Il Salone del Libro apre oggi i battenti. Nella notte il Lingotto era ancora attraversato da muletti, scatoloni e ultime rifiniture, ma già pronto ad accogliere migliaia di visitatori. La 38ª edizione parte dai giovani e dalle loro domande, simboleggiate dai grandi punti interrogativi del nuovo padiglione 4, cuore degli spazi dedicati a scuole e ragazzi. Con 2.700 eventi, 70 sale e 147mila metri quadri, il Salone continua a crescere tra incontri, editori, intelligenza artificiale e omaggi a Elsa Morante. Oggi anche la giornata delle istituzioni, con l’inaugurazione ufficiale e il dialogo tra il ministro Alessandro Giuli e Massimo Cacciari.

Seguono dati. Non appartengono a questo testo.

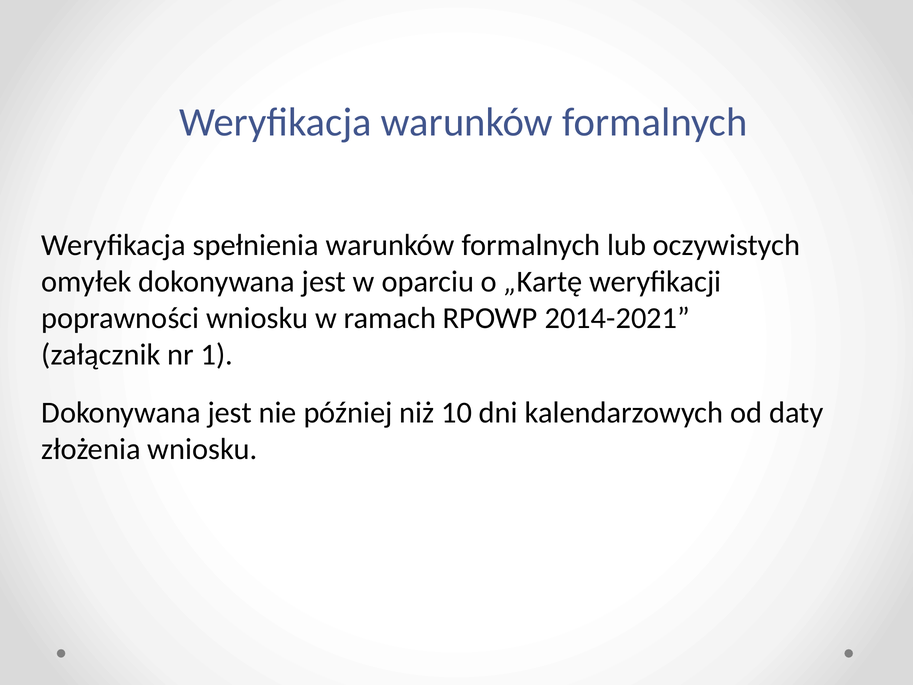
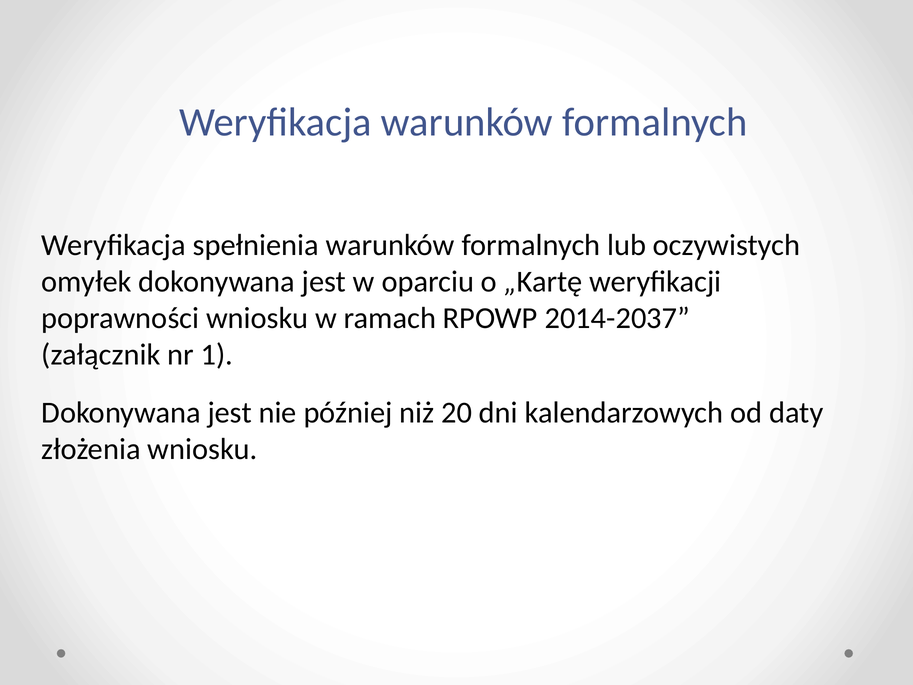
2014-2021: 2014-2021 -> 2014-2037
10: 10 -> 20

C’è chi si porta l’ombrello per il sole

Biglietteria deserta, i 7 euro di sovrapprezzo dissuadono il pubblico
Se le code agli ingressi dove basta esibire il ticket acquistato online sono chilometriche, la biglietteria è quasi deserta. Anche quest’anno, i sette euro di sovrapprezzo hanno dissuaso il pubblico. «Io però online non lo so fare. Non basta pagare, ci si deve anche registrare» obietta un signore anziano.
Metro carica
Carichi fino al limite i vagoni della metro in direzione Lingotto. C’è chi si arrende e aspetta la corsa successiva, sperando in un colpo di fortuna, e chi non demorde e si spinge contro la folla per ricavarsi un piccolo spazio. L’annuncio vocale informa: «Stai andando al Salone del Libro? Le fermate consigliate sono Lingotto e Italia 61».
«Vanno tutti al Salone» commenta una maestra alla classe di bambini della scuola elementare che da sola occupa quasi interamente una carrozza.
Il popolo del Salone è facilmente riconoscibile: borse di tela di ogni colore, qualche pass al collo e allegria dilagante.
Prime code agli ingressi
Torino si sveglia nel segno delle code. Lunghissime file ai quattro ingressi del Lingotto e affollamento record nelle stazioni della metro: il Salone del Libro è tornato, e la città ne avverte subito l’atmosfera magica. Rincuora tutti il tempo, che sembra reggere, ma senza il caldo opprimente dell’anno scorso. I visitatori si spogliano delle giacche a vento inutili e avanzano verso gli ingressi, con borsoni in mano e zaini sulle spalle pronti a riempirsi di libri.